Quelle für das Archiv Aktiv ist die Arbeit gewaltfreier Gruppen, Initiativen und Kampagnen. Für sie will das Archiv Aktiv Gedächtnis sein und Instrument, um einer breiteren Öffentlichkeit die vielfältigen Erfahrungen und Erfolge gewaltfreier Aktions- und Organisationsformen näherzubringen. Das Archiv Aktiv will Initiativen und Aktionsgruppen wie kritische Kräfte der Gesellschaft im allgemeinen ermutigen, sich gewaltfrei wirksam gegen Unrecht und Gewalt und für menschliche, gerechte, friedliche und basisdemokratische Verhältnisse einzusetzen.
StudentInnen, JournalistInnen und sonstige Interessierte werden durch Zugang zu Dokumenten, die in staatlichen Archiven kaum erhältlich sind, in ihren Recherchen unterstützt. Das Archiv Aktiv sieht sich an der Schnittstelle zwischen Bewegung und Wissenschaft. Neben der Bereitstellung der Dokumente unterstützt das Archiv Forschende wie gewaltfrei Aktive durch Vermittlung von Adressen z.B. zu Zeitzeugen, Literaturhinweisen und sachkundige Beratung.
Die Geschichte Deutschlands ist geprägt von Gehorsam.
Zwei Weltkriege und der Nationalsozialismus wurden möglich, weil zu wenige Menschen rechtzeitig Widerstand leisteten. Auch die parlamentarische Demokratie nach 1945 ließ gesellschaftlich legitimierte Gewaltverhältnisse zu wie den Kalten Krieg, die Remilitarisierung oder die zunehmende Bedrohung der Lebensgrundlagen z.B. durch die Nutzung der "friedlichen" Atomenergie.
Wesentliche Impulse zur Entwicklung gewaltfreien Widerstandes kamen aus dem Ausland nach Deutschland. Berichte über die Aktionspraxis der US-Bürgerrechtsbewegung, des 'Committee of 100' der britischen Atomwaffengegner oder der Larzac- Bauern regten mehr dazu an, selbst Aktionen durchzuführen, als viele theoretische Schriften über Gewaltlosigkeit zuvor.
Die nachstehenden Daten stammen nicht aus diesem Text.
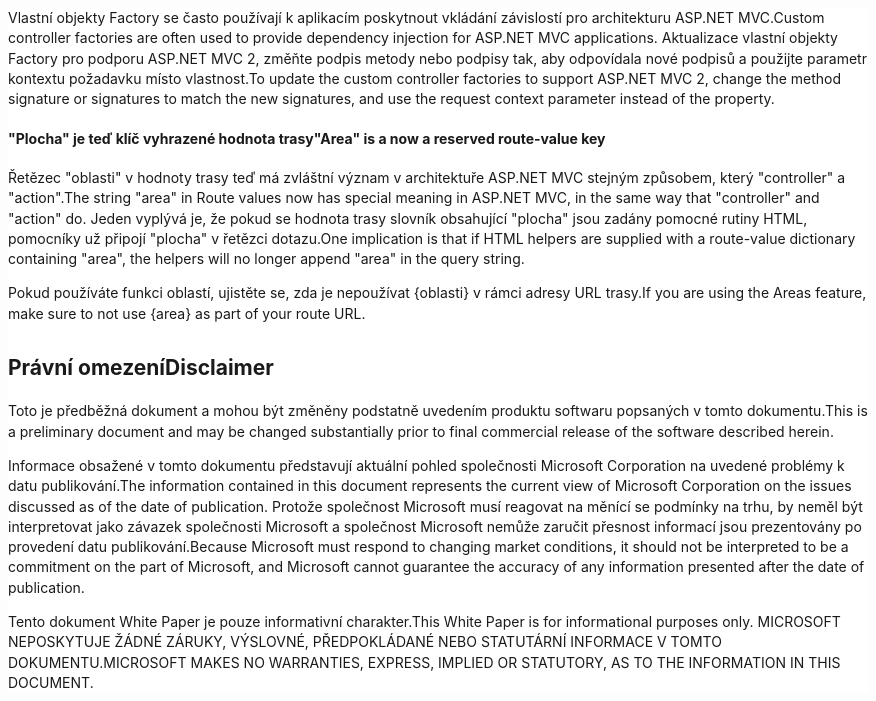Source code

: <span data-ttu-id="bce17-304">Vlastní objekty Factory se často používají k aplikacím poskytnout vkládání závislostí pro architekturu ASP.NET MVC.</span><span class="sxs-lookup"><span data-stu-id="bce17-304">Custom controller factories are often used to provide dependency injection for ASP.NET MVC applications.</span></span> <span data-ttu-id="bce17-305">Aktualizace vlastní objekty Factory pro podporu ASP.NET MVC 2, změňte podpis metody nebo podpisy tak, aby odpovídala nové podpisů a použijte parametr kontextu požadavku místo vlastnost.</span><span class="sxs-lookup"><span data-stu-id="bce17-305">To update the custom controller factories to support ASP.NET MVC 2, change the method signature or signatures to match the new signatures, and use the request context parameter instead of the property.</span></span>

#### <a name="area-is-a-now-a-reserved-route-value-key"></a><span data-ttu-id="bce17-306">"Plocha" je teď klíč vyhrazené hodnota trasy</span><span class="sxs-lookup"><span data-stu-id="bce17-306">"Area" is a now a reserved route-value key</span></span>

<span data-ttu-id="bce17-307">Řetězec "oblasti" v hodnoty trasy teď má zvláštní význam v architektuře ASP.NET MVC stejným způsobem, který "controller" a "action".</span><span class="sxs-lookup"><span data-stu-id="bce17-307">The string "area" in Route values now has special meaning in ASP.NET MVC, in the same way that "controller" and "action" do.</span></span> <span data-ttu-id="bce17-308">Jeden vyplývá je, že pokud se hodnota trasy slovník obsahující "plocha" jsou zadány pomocné rutiny HTML, pomocníky už připojí "plocha" v řetězci dotazu.</span><span class="sxs-lookup"><span data-stu-id="bce17-308">One implication is that if HTML helpers are supplied with a route-value dictionary containing "area", the helpers will no longer append "area" in the query string.</span></span>

<span data-ttu-id="bce17-309">Pokud používáte funkci oblastí, ujistěte se, zda je nepoužívat {oblasti} v rámci adresy URL trasy.</span><span class="sxs-lookup"><span data-stu-id="bce17-309">If you are using the Areas feature, make sure to not use {area} as part of your route URL.</span></span>


## <a id="_TOC6"></a><span data-ttu-id="bce17-310">Právní omezení</span><span class="sxs-lookup"><span data-stu-id="bce17-310">Disclaimer</span></span>

<span data-ttu-id="bce17-311">Toto je předběžná dokument a mohou být změněny podstatně uvedením produktu softwaru popsaných v tomto dokumentu.</span><span class="sxs-lookup"><span data-stu-id="bce17-311">This is a preliminary document and may be changed substantially prior to final commercial release of the software described herein.</span></span>

<span data-ttu-id="bce17-312">Informace obsažené v tomto dokumentu představují aktuální pohled společnosti Microsoft Corporation na uvedené problémy k datu publikování.</span><span class="sxs-lookup"><span data-stu-id="bce17-312">The information contained in this document represents the current view of Microsoft Corporation on the issues discussed as of the date of publication.</span></span> <span data-ttu-id="bce17-313">Protože společnost Microsoft musí reagovat na měnící se podmínky na trhu, by neměl být interpretovat jako závazek společnosti Microsoft a společnost Microsoft nemůže zaručit přesnost informací jsou prezentovány po provedení datu publikování.</span><span class="sxs-lookup"><span data-stu-id="bce17-313">Because Microsoft must respond to changing market conditions, it should not be interpreted to be a commitment on the part of Microsoft, and Microsoft cannot guarantee the accuracy of any information presented after the date of publication.</span></span>

<span data-ttu-id="bce17-314">Tento dokument White Paper je pouze informativní charakter.</span><span class="sxs-lookup"><span data-stu-id="bce17-314">This White Paper is for informational purposes only.</span></span> <span data-ttu-id="bce17-315">MICROSOFT NEPOSKYTUJE ŽÁDNÉ ZÁRUKY, VÝSLOVNÉ, PŘEDPOKLÁDANÉ NEBO STATUTÁRNÍ INFORMACE V TOMTO DOKUMENTU.</span><span class="sxs-lookup"><span data-stu-id="bce17-315">MICROSOFT MAKES NO WARRANTIES, EXPRESS, IMPLIED OR STATUTORY, AS TO THE INFORMATION IN THIS DOCUMENT.</span></span>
Seit Ende der 60er Jahre entwickelten in Deutschland Basisgruppen gewaltfreie Aktionen und Kampagnen Zivilen Ungehorsams. Durch praktische Anwendungen in der Friedens- und Ökologiebewegung verliehen sie den Prinzipien gewaltfreien Widerstands Glaubwürdigkeit und nahmen Einfluß auf größere gesellschaftliche Auseinandersetzungen, z.B. gegen die Atomwaffenstationierung in den 80er oder gegen die Castor-Transporte in den 90er Jahren. Sie leisteten so einen unverzichtbaren Beitrag zur Demokratisierung, zur selbstbewußt mündigen und kreativen Partizipation der BürgerInnen. Neue Themen wie Fremdenfeindlich- keit oder gewaltfreies Engagement in Bürgerkriegssituationen kamen hinzu.